Os residentes são maioritariamente idosos pobres, mas também "há imigrantes brasileiros e africanos e pessoas que deixaram de ter lugar em bairros sociais", descreveu ontem o vereador da CDU na Câmara do Porto, Rui Sá, após uma "vereação aberta" que o levou a visitar dez das mais de mil ilhas do grande arquipélago portuense. A ilha dos GNR está, pois, um pouco mais tropical e, segundo o antropólogo Fernando Matos Rodrigues, que tem estudado o fenómeno, há também imigrantes de Leste, que parecem dar-se particularmente bem no ambiente comunitário das ilhas.

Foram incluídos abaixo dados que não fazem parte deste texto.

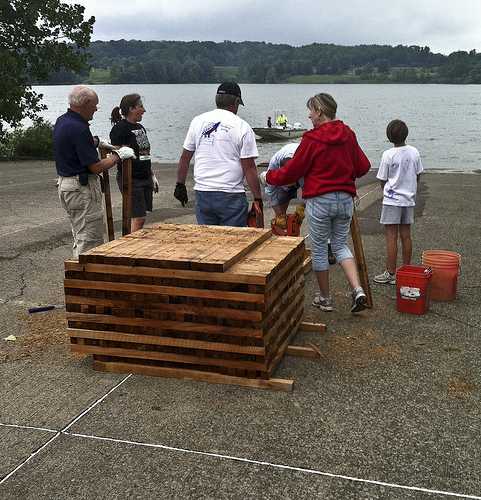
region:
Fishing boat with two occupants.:
[245, 111, 310, 141]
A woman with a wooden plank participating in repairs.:
[257, 89, 378, 315]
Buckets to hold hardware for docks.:
[390, 246, 462, 318]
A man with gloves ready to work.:
[47, 81, 137, 262]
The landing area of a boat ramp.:
[4, 154, 478, 498]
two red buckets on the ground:
[390, 247, 464, 316]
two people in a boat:
[250, 107, 308, 142]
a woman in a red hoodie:
[258, 91, 373, 313]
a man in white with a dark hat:
[171, 79, 266, 227]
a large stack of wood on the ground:
[61, 223, 313, 385]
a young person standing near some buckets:
[371, 118, 425, 264]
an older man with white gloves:
[51, 84, 137, 246]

"Também estamos a assistir a um fenómeno de compra e requalificação das ilhas por parte dos filhos dos antigos moradores", disse ao PÚBLICO o também professor da Escola Superior Artística do Porto (ESAP) que, este fim-de-semana, inaugurou uma exposição, no bar Plano B, dedicada a esta realidade. "Queremos sobretudo contestar a destruição dos bairros populares, que, em outros países, têm sido requalificados e integrados na cidade, em vez de serem tratados como guetos", explicou.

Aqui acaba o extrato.